Industry Ministry intends to increase trade to reach 45% of GDP by 2020

Shaimaa Al-Aees
4 Min Read

In Egypt’s trade policy review meeting held Tuesday in Geneva, Switzerland at the World Trade Organisation (WTO) headquarters, Egypt’s Industry and Trade Minister Tarek Kabil said Egypt has made great efforts to ensure the integration of the Egyptian economy with the world economy.

The minister noted that trade in goods and services contributed about 33.5% of GDP during 2016, pointing out that the Egyptian government aims to increase this to 45% by 2020.

Egypt’s near-term trade policy objectives seek to ensure that exports contribute to 25% of the annual GDP growth rate, that exports increase year-over-year by at least 10%, and that the balance of trade deficit is reduced to 4% of GDP by 2030, according to Egypt’s report sent to the WTO secretariat.

In the report, Egypt said that tariffs constituted around 1% of Egypt’s total revenues in 2016, reflecting one measure of Egypt’s openness to international trade.

“Egypt has not filed any complaints within the WTO nor been a respondent on any dispute since 2011,” the report read.  “Egypt is firmly committed to the WTO and the multilateral trading system, to its rules frameworks, and to its objectives, including those objectives that recognise that international economic relations in general—and specifically, international trade—are intended to raise standards of living and increase employment, as is enshrined in the Marrakesh Agreement.

The report pointed out that Egypt has notified six bilateral and regional arrangements since membership in 1995. National policy looks favourably upon bilateral and regional arrangements when they yield a net positive impact on world trade.
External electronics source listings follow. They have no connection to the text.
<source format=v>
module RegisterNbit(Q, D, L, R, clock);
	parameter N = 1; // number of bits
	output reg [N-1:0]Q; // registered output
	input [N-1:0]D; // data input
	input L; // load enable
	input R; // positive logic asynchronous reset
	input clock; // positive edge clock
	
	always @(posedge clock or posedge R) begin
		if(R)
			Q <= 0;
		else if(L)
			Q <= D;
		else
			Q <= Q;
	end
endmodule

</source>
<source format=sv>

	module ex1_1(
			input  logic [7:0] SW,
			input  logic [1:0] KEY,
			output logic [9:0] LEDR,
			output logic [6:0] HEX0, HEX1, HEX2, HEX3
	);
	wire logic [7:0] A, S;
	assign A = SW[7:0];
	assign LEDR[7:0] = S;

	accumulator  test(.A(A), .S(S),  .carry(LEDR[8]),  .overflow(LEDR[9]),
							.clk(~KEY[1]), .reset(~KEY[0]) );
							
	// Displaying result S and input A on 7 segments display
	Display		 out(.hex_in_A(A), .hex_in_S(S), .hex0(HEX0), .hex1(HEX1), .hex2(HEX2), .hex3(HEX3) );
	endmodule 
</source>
Further, the report noted that other major developments since 2005 include a strengthening of the trade facilitation framework, the establishment of a system of economic courts, a Competition Authority, and a national Food Safety Authority.
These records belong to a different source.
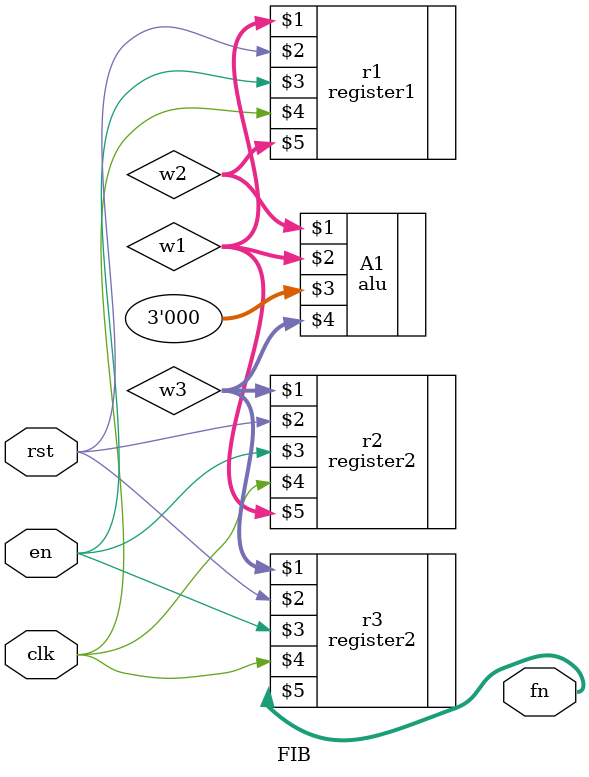
<source format=v>
`timescale 1ns / 1ps


module FIB(
    input clk,rst,en,
    output [3:0] fn
    );
    wire [3:0] w1,w2,w3,w4;
    register1 r1(w1[3:0],rst,en,clk,w2[3:0]);
    register2 r2(w3[3:0],rst,en,clk,w1[3:0]);
    register2 r3(w3[3:0],rst,en,clk,fn[3:0]);
    alu A1(w2[3:0],w1[3:0],3'b000,w3[3:0]);
endmodule

</source>
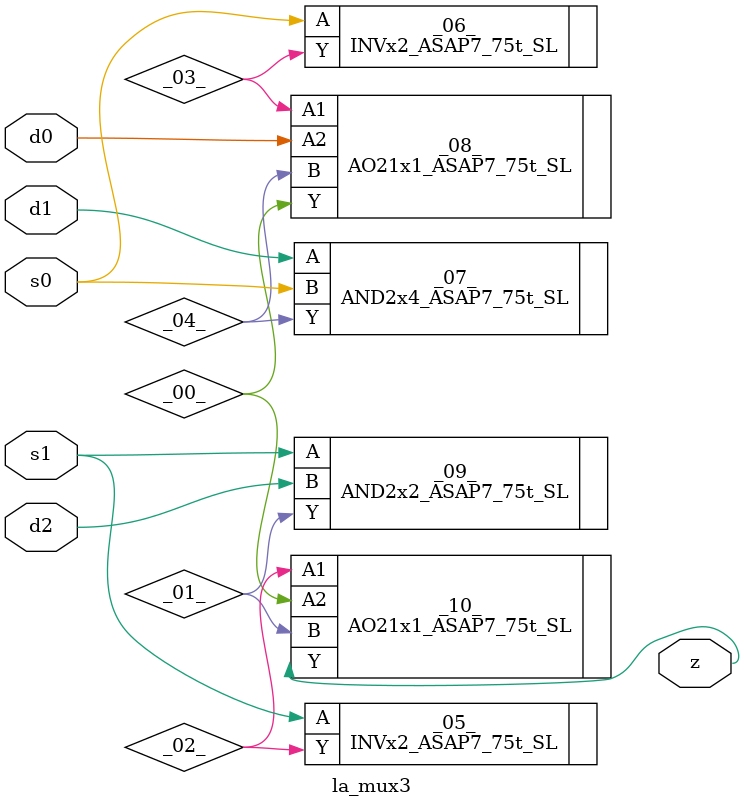
<source format=v>

/* Generated by Yosys 0.37 (git sha1 a5c7f69ed, clang 14.0.0-1ubuntu1.1 -fPIC -Os) */

module la_mux3(d0, d1, d2, s0, s1, z);
  wire _00_;
  wire _01_;
  wire _02_;
  wire _03_;
  wire _04_;
  input d0;
  wire d0;
  input d1;
  wire d1;
  input d2;
  wire d2;
  input s0;
  wire s0;
  input s1;
  wire s1;
  output z;
  wire z;
  INVx2_ASAP7_75t_SL _05_ (
    .A(s1),
    .Y(_02_)
  );
  INVx2_ASAP7_75t_SL _06_ (
    .A(s0),
    .Y(_03_)
  );
  AND2x4_ASAP7_75t_SL _07_ (
    .A(d1),
    .B(s0),
    .Y(_04_)
  );
  AO21x1_ASAP7_75t_SL _08_ (
    .A1(_03_),
    .A2(d0),
    .B(_04_),
    .Y(_00_)
  );
  AND2x2_ASAP7_75t_SL _09_ (
    .A(s1),
    .B(d2),
    .Y(_01_)
  );
  AO21x1_ASAP7_75t_SL _10_ (
    .A1(_02_),
    .A2(_00_),
    .B(_01_),
    .Y(z)
  );
endmodule

</source>
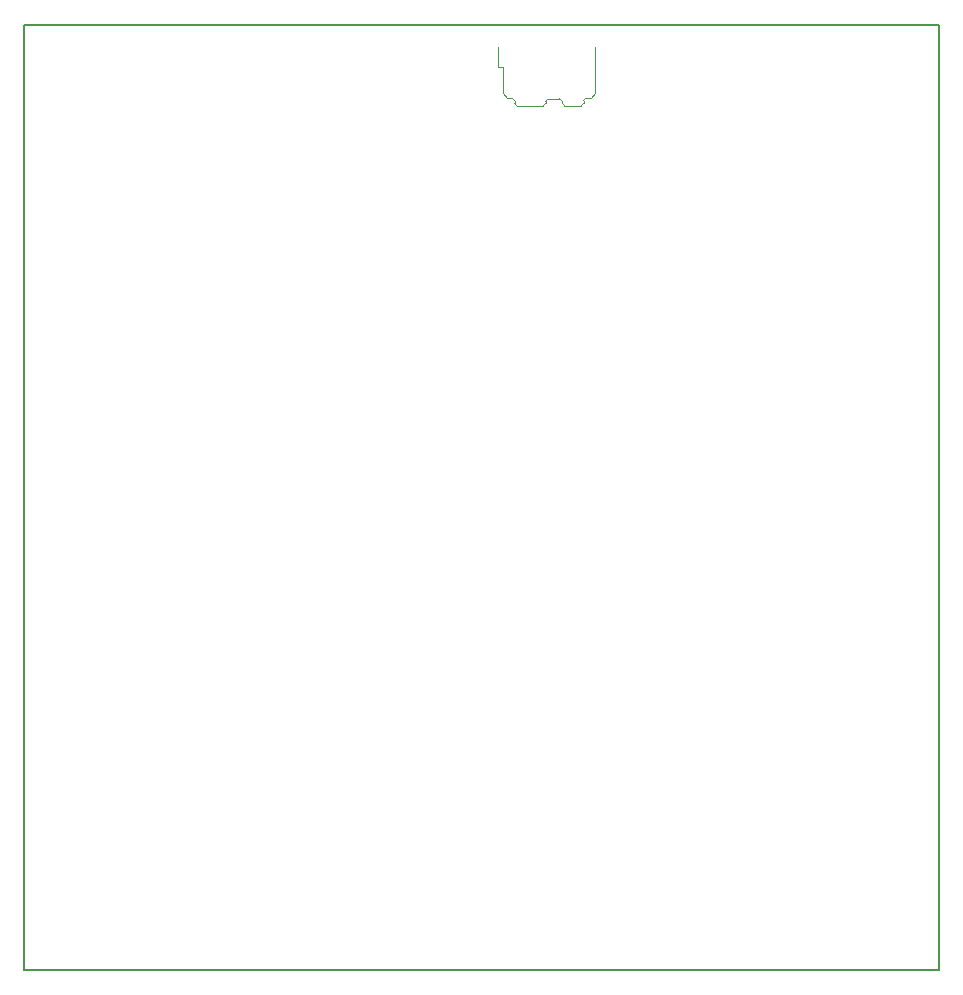
<source format=gbr>
%TF.GenerationSoftware,KiCad,Pcbnew,7.0.10*%
%TF.CreationDate,2024-03-10T15:02:06-03:00*%
%TF.ProjectId,Prueba de Componentes,50727565-6261-4206-9465-20436f6d706f,rev?*%
%TF.SameCoordinates,Original*%
%TF.FileFunction,Profile,NP*%
%FSLAX46Y46*%
G04 Gerber Fmt 4.6, Leading zero omitted, Abs format (unit mm)*
G04 Created by KiCad (PCBNEW 7.0.10) date 2024-03-10 15:02:06*
%MOMM*%
%LPD*%
G01*
G04 APERTURE LIST*
%TA.AperFunction,Profile*%
%ADD10C,0.200000*%
%TD*%
%TA.AperFunction,Profile*%
%ADD11C,0.100000*%
%TD*%
G04 APERTURE END LIST*
D10*
X167640000Y-13970000D02*
X245110000Y-13970000D01*
X245110000Y-93980000D01*
X167640000Y-93980000D01*
X167640000Y-13970000D01*
D11*
%TO.C,REF\u002A\u002A*%
X209165000Y-20602500D02*
X209165000Y-20352500D01*
X215015000Y-20602500D02*
X215015000Y-20352500D01*
X215990000Y-19702500D02*
X215990000Y-15862500D01*
X207790000Y-15850000D02*
X207790000Y-17552500D01*
X213190000Y-20602500D02*
X213190000Y-20402500D01*
X213390000Y-20802500D02*
X214815000Y-20802500D01*
X215665000Y-20152500D02*
X215990000Y-19702500D01*
X211790000Y-20402500D02*
X211790000Y-20602500D01*
X208560000Y-20152500D02*
X208190000Y-19702500D01*
X211590000Y-20802500D02*
X209365000Y-20802500D01*
X208965000Y-20152500D02*
X208560000Y-20152500D01*
X208190000Y-19702500D02*
X208190000Y-17552500D01*
X215215000Y-20152500D02*
X215665000Y-20152500D01*
X207790000Y-17552500D02*
X208190000Y-17552500D01*
X211990000Y-20202500D02*
X212990000Y-20202500D01*
X209165000Y-20352500D02*
G75*
G03*
X208965000Y-20152500I-200001J-1D01*
G01*
X214815000Y-20802500D02*
G75*
G03*
X215015000Y-20602500I0J200000D01*
G01*
X211990000Y-20202500D02*
G75*
G03*
X211790000Y-20402500I1J-200001D01*
G01*
X213190000Y-20602500D02*
G75*
G03*
X213390000Y-20802500I200000J0D01*
G01*
X213190000Y-20402500D02*
G75*
G03*
X212990000Y-20202500I-200000J0D01*
G01*
X211590000Y-20802500D02*
G75*
G03*
X211790000Y-20602500I-1J200001D01*
G01*
X209165000Y-20602500D02*
G75*
G03*
X209365000Y-20802500I200001J1D01*
G01*
X215215000Y-20152500D02*
G75*
G03*
X215015000Y-20352500I0J-200000D01*
G01*
%TD*%
M02*

</source>
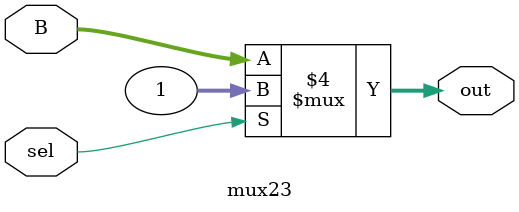
<source format=v>
`timescale 1ns / 1ps


module mux23(input sel, input[31:0]B, output reg [31:0]out);
always@(sel,B)
begin
if(sel==1'b1)
    out=1;
    else 
    out=B;
end 
endmodule

</source>
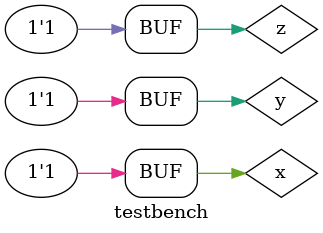
<source format=v>
`include "fadder.v"
module testbench; 
	reg x,y,z; 
	wire s,c; 
	fadder fl(s,c,x,y,z); 
	initial 
	$monitor(,$time,"x=%b,y=%b,z=%b,s=%b,c=%b",x,y,z,s,c); 
	initial 
	begin 
	#0 x=1'b0;y=1'b0;z=1'b0; 
	#4 x=1'b1;y=1'b0;z=1'b0; 
	#4 x=1'b0;y=1'b1;z=1'b0; 
	#4 x=1'b1;y=1'b1;z=1'b0; 
	#4 x=1'b0;y=1'b0;z=1'b1; 
	#4 x=1'b1;y=1'b0;z=1'b1; 
	#4 x=1'b0;y=1'b1;z=1'b1; 
	#4 x=1'b1;y=1'b1;z=1'b1; 
end 
endmodule

</source>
Egypt said that the primary economic policy objective by 2030 is to raise Egypt’s real per capita gross national income (GNI) classification from the lower-middle-income economy grouping to the higher-middle-income economy grouping. This objective is unlikely to be realised without Egypt’s deep and further engagement in international trade.

Shortly after the implementation of some elements of Egypt’s Vision 2030’s investment strategy, and even before new legislation was passed and entered into force, Egypt received $8.1bn in foreign direct investment (FDI) during 2016, a 17.1% increase over the prior year, making it the second-ranked recipient of FDI in 2016 in Africa.
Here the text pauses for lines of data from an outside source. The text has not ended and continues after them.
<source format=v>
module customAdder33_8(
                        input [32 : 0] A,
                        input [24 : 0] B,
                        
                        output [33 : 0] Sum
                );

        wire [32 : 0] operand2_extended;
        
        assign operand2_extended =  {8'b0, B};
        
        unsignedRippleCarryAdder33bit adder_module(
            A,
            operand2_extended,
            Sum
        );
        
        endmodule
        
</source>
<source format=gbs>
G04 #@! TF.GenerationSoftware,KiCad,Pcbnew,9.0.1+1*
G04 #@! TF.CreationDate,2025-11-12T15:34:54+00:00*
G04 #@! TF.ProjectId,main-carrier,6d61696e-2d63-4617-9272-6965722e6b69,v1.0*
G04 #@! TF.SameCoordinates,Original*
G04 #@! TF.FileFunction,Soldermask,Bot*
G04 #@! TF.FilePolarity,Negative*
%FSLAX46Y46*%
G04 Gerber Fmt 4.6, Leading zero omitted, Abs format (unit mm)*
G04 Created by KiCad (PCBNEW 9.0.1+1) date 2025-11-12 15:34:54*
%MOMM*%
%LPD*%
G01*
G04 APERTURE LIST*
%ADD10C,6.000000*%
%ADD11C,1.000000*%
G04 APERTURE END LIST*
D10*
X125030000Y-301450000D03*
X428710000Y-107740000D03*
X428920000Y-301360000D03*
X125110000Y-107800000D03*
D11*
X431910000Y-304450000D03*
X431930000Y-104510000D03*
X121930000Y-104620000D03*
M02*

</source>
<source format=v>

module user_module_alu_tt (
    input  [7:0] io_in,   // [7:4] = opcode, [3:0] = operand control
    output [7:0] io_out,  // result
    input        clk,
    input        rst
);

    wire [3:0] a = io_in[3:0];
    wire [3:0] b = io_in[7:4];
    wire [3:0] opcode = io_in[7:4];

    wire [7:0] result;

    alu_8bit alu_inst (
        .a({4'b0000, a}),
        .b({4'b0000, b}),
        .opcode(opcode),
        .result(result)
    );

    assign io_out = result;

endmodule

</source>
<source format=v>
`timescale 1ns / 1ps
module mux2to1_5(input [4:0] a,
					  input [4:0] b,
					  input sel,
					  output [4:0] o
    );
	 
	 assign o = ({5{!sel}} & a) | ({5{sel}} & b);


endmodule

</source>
In line with overall national economic policy under Vision 2030, Egypt is in the process of comprehensively reforming the energy sector (including petroleum, gas, and electricity), with a view towards increasing energy security by improving efficiency, improving the overall economic model, and substantially increasing the share of renewables in the energy mix. The strategy also aims to reduce greenhouse gas emissions generated by the sector by 10% and energy intensity by 14%, both by 2030, according to Egypt’s report to the WTO.